Lira firms as Central Bank says it will complete policy simplification
For years the Bank has relied on a complex system of multiple rates, which economists said made monetary policy less predictable. It has been funding through its late liquidity window rate, which it raised by 3 percentage points to 16.5 percent last week to shore up a tumbling lira.
The overnight borrowing and lending rates will be determined at 150 basis points below and above the one-week repo rate, it added.
The overnight borrowing, one-week repurchase and overnight lending rates were at 7.25 percent, 8 percent and 9.25 percent respectively.
The new framework will take effect on June 1 and the whole process is expected to be completed by June 7, the Bank stated.
“We think conducting funding through a single rate, the weekly repo rate, has increased predictability and sends a powerful signal to the markets that the tight stance will continue,” said İş Investment economist Muammar Kömürcüoğlu.
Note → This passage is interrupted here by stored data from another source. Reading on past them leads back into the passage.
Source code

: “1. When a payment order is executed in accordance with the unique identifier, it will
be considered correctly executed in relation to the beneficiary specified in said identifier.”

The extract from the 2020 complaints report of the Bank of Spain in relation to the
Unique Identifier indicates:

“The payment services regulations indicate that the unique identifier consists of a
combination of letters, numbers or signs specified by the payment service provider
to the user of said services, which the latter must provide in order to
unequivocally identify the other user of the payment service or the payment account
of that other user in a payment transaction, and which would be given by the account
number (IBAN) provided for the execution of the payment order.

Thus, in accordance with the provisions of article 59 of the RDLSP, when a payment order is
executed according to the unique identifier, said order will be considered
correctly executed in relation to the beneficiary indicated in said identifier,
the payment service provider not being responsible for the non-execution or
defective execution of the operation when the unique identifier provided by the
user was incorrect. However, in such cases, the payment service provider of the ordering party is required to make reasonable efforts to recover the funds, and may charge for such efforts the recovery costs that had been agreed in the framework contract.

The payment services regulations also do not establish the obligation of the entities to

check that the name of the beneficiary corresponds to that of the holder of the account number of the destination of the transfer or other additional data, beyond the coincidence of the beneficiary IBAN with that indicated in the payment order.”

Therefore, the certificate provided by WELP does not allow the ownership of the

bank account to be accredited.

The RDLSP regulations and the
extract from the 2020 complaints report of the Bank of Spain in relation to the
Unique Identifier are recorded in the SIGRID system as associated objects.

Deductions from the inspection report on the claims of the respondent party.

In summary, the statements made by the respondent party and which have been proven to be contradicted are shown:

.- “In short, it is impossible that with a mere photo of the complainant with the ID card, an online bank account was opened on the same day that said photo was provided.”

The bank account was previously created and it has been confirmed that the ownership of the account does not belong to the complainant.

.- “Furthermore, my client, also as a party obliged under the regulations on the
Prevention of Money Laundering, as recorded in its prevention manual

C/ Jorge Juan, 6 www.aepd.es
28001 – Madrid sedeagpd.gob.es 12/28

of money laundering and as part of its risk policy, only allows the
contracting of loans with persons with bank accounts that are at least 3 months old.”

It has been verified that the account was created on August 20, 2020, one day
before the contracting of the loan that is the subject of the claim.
After months of decline, the Turkish currency rapidly rebounded, becoming the best performing emerging currency on May 28.
Following the Bank’s release, the lira firmed to 4.55 against the dollar from a close of 4.7 on May 25. The yield on 10-year securities also fell 50 basis points to 14.1 percent, while the Borsa Istanbul 100 Index climbed 3 percent.
The move came after an emergency 300 basis point interest rate hike to prop up the embattled lira, which hit record low of 4.9290 last week. Alongside last week’s rate hike, the Central Bank has also taken a series of other measures to ease forex liquidity.
“[Çetinkaya] said it was anticipated that there would be a narrow interest rate corridor and the one-week repo rate will be used again as the main funding instrument,” said one banker who declined to be identified, as reported by Reuters on May 28.
The two are due to meet with foreign investors in London on May 28-29.
Bankers at the Istanbul meeting said Şimşek’s comments focused on the government’s plans, stressing fiscal discipline, tight monetary policy and the commitment to the market economy, similar to comments he made last week.